Ukrainische Zivilisten bewaffnen sich für den Kampf gegen die russische Armee in Kiew

KIEW, Ukraine – Glasscherben, Metallteile und Patronenhülsen, die Trümmer eines heftigen und tödlichen Straßenkampfes in der ukrainischen Hauptstadt Kiew, lagen über Hunderte von Metern auf dem Bürgersteig verstreut. Von der Stelle führten blutige Fußspuren weg.

Die Kämpfe, die Teil einer zweinächtigen Schaukelschlacht in den nördlichen Teilen von Kiew waren, ließen russische Lastwagen und ein Kettenfahrzeug auf einer Autobahn rauchen. Und es signalisierte, dass die ukrainische Armee und ein wachsendes Korps ziviler Freiwilliger, obwohl sie weit unterlegen sind, eine temperamentvolle Verteidigung der Hauptstadt aufbauen.

Während Militärexperten sagen, dass die Chancen gegen sie stehen, haben sich die vereinten ukrainischen Verteidigungskräfte vorerst den Erwartungen widersetzt, indem sie den Vormarsch der russischen Armee verlangsamt und in einigen Fällen gestoppt haben, was offensichtlich Moskaus Kriegspläne durcheinander bringt.

Der Wechsel zu einer Kriegsbasis war schnell, für einige fast verwirrend. Was noch vor drei Tagen eine geschäftige, moderne europäische Hauptstadt mit zahlreichen Restaurants, Bars und Cafés gewesen war, geriet schneller als scheinbar vorstellbar in einen unheimlichen Kriegszustand. Lieferwagen und Autos mit bewaffneten Männern ohne Uniform rasten durch die Straßen. Scheinbar wurden an jeder Ampel Kontrollpunkte errichtet, mit Männern und Frauen in Zivilkleidung, die Gewehre trugen und Autos anhielten.

„Als ich die Explosionen hörte, entschied ich, dass ich bereit bin“, sagte Olena Sokolan, eine Geschäftsführerin, die ein Gewehr erhielt, um bei der Verteidigung der Hauptstadt zu helfen. „Ich bin eine erwachsene Frau, ich bin gesund und es liegt in meiner Verantwortung.“

Die neu bewaffneten Zivilisten und Mitglieder verschiedener paramilitärischer Gruppen kämpfen unter dem losen Kommando des Militärs in einer Organisation namens Territorial Defense Forces.

„In der Stadt selbst arbeiten die territorialen Verteidigungsabteilungen ziemlich effektiv“, sagte Mykhailo Podolyak, ein Berater des Stabschefs des ukrainischen Präsidenten, in einer Erklärung am Samstagmorgen. „Es stellte sich heraus, dass Menschen herauskommen und ihre Häuser verteidigen.
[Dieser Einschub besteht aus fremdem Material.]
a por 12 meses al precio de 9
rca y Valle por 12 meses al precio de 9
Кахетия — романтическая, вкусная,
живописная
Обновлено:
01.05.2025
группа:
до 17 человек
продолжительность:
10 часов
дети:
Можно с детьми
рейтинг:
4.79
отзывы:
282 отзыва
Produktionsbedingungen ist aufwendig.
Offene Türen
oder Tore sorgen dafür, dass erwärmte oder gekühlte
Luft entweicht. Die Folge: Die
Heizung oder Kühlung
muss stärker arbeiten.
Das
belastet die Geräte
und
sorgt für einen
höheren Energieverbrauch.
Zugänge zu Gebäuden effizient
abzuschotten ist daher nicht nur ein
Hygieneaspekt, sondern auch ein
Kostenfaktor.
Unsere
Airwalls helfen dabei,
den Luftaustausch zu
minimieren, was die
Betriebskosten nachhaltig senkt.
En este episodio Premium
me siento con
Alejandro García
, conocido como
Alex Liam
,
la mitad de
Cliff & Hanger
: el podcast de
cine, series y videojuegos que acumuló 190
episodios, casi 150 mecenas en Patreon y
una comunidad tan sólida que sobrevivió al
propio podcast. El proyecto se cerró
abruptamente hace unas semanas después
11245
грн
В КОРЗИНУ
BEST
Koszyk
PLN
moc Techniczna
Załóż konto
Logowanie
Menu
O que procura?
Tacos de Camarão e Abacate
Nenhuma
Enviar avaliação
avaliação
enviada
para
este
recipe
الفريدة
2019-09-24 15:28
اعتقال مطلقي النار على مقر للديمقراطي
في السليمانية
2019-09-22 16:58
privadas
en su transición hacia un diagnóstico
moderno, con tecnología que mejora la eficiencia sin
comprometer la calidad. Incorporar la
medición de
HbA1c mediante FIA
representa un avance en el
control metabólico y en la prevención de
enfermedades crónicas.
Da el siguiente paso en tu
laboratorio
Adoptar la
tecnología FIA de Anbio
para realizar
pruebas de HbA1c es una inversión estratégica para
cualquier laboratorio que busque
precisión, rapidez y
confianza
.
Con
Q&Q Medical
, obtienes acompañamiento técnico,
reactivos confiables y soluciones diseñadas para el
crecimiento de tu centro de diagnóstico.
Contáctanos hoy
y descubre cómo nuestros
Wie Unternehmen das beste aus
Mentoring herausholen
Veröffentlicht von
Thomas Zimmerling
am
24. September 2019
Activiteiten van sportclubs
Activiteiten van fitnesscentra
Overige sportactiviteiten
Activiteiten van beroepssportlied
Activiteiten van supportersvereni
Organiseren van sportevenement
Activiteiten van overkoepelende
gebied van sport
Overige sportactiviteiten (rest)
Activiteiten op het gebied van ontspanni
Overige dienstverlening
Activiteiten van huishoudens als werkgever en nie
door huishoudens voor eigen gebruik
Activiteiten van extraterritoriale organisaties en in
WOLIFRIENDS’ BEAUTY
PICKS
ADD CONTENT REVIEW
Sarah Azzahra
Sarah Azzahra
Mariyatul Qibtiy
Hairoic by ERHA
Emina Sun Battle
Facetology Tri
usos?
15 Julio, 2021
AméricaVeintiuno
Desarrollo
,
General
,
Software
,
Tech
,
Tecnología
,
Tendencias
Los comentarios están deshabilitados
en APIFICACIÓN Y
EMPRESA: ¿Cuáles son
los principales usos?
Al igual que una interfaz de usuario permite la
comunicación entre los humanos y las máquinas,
Es wurde von Analysten des russischen Generalstabs nicht erwartet.“

In einem Rekrutierungszentrum der Armee, wo Kalaschnikow-Gewehre verteilt wurden, drängten sich mehrere Dutzend Männer. Bevor sie ihre Waffen erhielten, wurden sie gebeten, Ad-hoc-Einheiten von jeweils etwa 10 Mann zu bilden und einen Kommandanten zu wählen, sagten mehrere der Männer in der Reihe.

Eine Gruppe war mit einer kunterbunten Mischung aus Jogginghosen und Tarnjacken bekleidet, manche mit Turnschuhen und andere mit Wanderstiefeln. Aber sie alle trugen gelbe Armbinden, die sie als Mitglieder der Territorial Defense Forces ausweisten.

Die neue Einheit verließ die Einfahrt des Rekrutierungszentrums und verschwand in die Stadt, wo den ganzen Nachmittag über Knallgeräusche zu hören waren. „Ehre der Ukraine!“ riefen die anderen Männer, die auf ihre Gewehre warteten. „Ehre sei seinen Helden!“ riefen die Mitglieder der neuen Einheit zurück.

Männer zwischen 20 und Ende 50 mit unterschiedlichem Hintergrund tauchten auf. Igor, 37, Ökonom eines Online-Handelsunternehmens, der seinen Nachnamen aus Sicherheitsgründen nicht veröffentlichen wollte, stand für seine Waffe Schlange. Er sprach kaum flüsternd und seine Lippen zitterten. In der Ferne war der dumpfe Knall von Bomben oder Artillerie zu hören.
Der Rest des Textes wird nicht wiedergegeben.